Perhaps some of you may take offense that I am including some humor in my breast cancer journey. But it happened over two decades ago so I consider myself a successful survivor.
At the time I was living in Kingston, New York, in a house we had bought to be closer to my Mum and her husband as we all worked to keep Mum home through her diagnosis at the time of “possible Alzheimer’s.” My then-husband was a nurse in the City, so he came up on weekends. I was able to transfer my title-searching skills honed in Connecticut to the different system in New York, and most afternoons I was available to take Mum for a ride in the lovely countryside.
Obviously as a busy post-menopausal woman of the early 2000’s, I didn’t take much time for self-reflection. But when I noticed a spot of blood in my bra it got my attention. Mercifully, the rest of this story has been somewhat dimmed. But I remember very clearly my first encounter with the medical establishment in Kingston. An older gentleman doctor examined my breasts (the right one was the source of the eruption), and he said he would order the necessary X-rays. He then literally patted me on the head and said, '“Now, don’t you worry about a thing. Whatever the results, I’ll take care of you.” For anyone who knows me, that was absolutely the wrong thing to say. I immediately began plotting my escape. Sure enough the X-rays indicated a need for further inquiry, and I knew that I wanted to head straight to New York City’s famous Memorial Sloan Kettering Cancer Center (MSKCC or Sloan as we called it) as soon as I could become a patient. In fact, it happened quite seamlessly as I recall and not particularly because my husband was a nurse at a different City hospital. Anyone may contact these marvelous teaching hospitals for care.
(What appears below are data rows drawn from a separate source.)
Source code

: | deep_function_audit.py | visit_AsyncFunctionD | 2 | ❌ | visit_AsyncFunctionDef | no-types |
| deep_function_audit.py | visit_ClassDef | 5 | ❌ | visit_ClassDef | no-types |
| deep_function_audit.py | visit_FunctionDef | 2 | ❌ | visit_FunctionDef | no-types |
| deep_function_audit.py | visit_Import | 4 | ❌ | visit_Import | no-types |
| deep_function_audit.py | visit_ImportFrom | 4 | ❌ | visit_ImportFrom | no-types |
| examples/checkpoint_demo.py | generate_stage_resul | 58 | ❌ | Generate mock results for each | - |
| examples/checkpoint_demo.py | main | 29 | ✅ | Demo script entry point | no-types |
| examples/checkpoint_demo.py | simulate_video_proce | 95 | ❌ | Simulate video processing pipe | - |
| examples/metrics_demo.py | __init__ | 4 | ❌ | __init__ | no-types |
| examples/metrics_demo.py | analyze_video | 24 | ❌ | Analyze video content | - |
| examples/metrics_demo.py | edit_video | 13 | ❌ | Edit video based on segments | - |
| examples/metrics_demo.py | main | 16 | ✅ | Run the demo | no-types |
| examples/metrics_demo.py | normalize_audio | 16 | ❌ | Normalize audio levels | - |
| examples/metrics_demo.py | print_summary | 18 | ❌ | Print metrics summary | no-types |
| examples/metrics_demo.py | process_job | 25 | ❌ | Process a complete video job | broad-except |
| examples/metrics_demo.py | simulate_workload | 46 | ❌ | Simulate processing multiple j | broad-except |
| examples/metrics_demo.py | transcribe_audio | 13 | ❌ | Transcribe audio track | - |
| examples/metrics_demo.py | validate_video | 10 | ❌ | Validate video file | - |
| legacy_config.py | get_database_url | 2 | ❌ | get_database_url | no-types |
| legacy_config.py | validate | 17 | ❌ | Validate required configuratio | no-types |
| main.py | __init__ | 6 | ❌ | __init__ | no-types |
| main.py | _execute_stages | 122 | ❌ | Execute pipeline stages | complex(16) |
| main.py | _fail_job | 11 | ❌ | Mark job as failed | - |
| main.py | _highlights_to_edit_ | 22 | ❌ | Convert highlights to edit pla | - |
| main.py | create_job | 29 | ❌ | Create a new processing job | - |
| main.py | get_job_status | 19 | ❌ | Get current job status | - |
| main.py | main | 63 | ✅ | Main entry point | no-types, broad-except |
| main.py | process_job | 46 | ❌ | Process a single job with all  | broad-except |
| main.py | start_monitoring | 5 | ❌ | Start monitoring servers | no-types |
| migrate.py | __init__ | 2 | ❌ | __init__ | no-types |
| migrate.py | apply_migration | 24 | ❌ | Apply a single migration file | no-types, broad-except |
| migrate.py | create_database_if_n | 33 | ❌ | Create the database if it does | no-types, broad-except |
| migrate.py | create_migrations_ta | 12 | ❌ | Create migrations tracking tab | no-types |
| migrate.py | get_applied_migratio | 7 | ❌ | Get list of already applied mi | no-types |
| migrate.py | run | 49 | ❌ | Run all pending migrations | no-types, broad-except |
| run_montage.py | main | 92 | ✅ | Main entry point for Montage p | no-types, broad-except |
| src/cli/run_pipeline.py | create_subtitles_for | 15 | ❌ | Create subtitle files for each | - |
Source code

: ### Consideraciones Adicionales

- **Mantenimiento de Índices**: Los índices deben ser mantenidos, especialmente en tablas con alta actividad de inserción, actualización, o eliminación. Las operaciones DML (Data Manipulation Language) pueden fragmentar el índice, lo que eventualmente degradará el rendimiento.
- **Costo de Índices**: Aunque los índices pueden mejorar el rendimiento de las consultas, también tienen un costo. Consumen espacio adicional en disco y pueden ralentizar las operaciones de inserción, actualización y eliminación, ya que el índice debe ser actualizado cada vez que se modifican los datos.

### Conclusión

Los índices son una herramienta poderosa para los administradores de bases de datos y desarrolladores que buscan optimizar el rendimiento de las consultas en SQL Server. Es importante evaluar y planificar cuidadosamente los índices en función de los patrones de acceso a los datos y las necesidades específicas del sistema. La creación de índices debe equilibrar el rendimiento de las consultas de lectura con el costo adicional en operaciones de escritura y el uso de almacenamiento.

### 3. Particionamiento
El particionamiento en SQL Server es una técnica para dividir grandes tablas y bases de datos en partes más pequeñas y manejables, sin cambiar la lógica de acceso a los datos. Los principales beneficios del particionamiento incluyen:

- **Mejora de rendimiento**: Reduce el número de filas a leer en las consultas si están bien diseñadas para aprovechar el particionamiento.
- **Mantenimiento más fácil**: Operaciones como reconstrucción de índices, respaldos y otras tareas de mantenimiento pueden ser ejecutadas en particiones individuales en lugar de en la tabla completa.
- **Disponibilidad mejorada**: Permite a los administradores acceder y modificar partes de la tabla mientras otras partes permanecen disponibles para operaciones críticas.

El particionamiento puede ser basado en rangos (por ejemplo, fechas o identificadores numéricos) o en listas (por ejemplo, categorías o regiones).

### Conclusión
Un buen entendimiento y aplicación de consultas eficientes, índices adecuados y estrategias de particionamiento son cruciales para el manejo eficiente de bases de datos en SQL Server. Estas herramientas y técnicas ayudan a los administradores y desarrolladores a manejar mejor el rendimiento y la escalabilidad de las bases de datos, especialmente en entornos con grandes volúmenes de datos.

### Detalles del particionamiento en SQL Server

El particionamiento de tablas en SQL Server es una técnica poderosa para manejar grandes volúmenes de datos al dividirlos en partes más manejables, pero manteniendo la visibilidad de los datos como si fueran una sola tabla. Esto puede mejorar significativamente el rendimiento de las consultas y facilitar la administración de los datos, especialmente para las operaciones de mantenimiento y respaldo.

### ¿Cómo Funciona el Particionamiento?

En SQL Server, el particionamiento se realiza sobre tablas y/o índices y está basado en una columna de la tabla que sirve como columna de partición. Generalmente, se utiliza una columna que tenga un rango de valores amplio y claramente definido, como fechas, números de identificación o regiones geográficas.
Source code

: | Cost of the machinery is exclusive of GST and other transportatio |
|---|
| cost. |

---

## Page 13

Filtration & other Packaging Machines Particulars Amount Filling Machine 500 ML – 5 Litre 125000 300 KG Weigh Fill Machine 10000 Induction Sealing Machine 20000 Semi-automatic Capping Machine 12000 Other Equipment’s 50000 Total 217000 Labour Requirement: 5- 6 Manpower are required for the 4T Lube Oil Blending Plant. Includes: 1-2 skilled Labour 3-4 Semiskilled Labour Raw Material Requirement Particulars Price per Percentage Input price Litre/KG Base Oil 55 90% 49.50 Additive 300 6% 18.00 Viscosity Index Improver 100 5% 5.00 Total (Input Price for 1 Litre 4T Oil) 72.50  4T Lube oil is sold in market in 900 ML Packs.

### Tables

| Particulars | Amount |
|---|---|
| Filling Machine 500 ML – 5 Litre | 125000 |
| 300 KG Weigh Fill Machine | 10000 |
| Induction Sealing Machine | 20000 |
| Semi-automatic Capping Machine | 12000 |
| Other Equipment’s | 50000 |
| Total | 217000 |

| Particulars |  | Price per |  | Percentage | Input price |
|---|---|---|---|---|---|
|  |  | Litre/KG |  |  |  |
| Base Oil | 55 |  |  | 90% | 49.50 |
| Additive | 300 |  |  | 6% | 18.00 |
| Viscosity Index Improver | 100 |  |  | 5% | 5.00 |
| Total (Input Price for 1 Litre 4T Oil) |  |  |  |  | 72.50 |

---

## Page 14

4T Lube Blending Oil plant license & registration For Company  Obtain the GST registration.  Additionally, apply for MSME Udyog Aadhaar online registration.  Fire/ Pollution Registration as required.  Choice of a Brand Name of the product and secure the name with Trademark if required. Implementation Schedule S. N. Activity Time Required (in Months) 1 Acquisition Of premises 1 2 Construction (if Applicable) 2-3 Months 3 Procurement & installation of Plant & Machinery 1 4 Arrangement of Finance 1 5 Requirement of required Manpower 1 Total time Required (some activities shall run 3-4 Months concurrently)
Fortunately we had some great daily help with Mum by that time, and as soon as I got the radiology results transferred to Sloan, we were off and running. I had a complete mastectomy of the right breast in the summer of 2003, with an additional operation about a month later because they felt the sentinel node biopsy done during the initial operation required the removal of additional lymph nodes. My surgeon being Dr. Kimberly Van Zee, a fellow female, gave me an extra lift. I was later followed by oncologist Dr. Andrew Seidman; and both of these marvelous doctors have continued great careers in their fields. I continued to be followed scrupulously for the next five years, with annual mammograms at Sloan, even after I moved back to Connecticut once caregiving of Mum and her husband was done. By the way, Sloan has a wonderful lingerie boutique, and my husband found out that as a survivor I am eligible for lovely new bras to contain my prosthesis much more regularly than I would normally buy new underwear.
I opted to not have reconstruction because as I said at the time, I had nursed my born-in-the-seventies daughter for two years, and she didn’t need my breasts for food any more. And finally, my favorite saying from this experience is that personally my sex drive seems to have increased with the removal of that breast—all the sensual sensations associated with it have migrated farther south!
Perhaps some of you may take offense that I am including some humor in my breast cancer journey- Not at all. It's an important story to share and only a survivor can do that
Very uplifting post, as usual, Katharine. So happy all went well for you so I could have the privilege of enjoying your posts.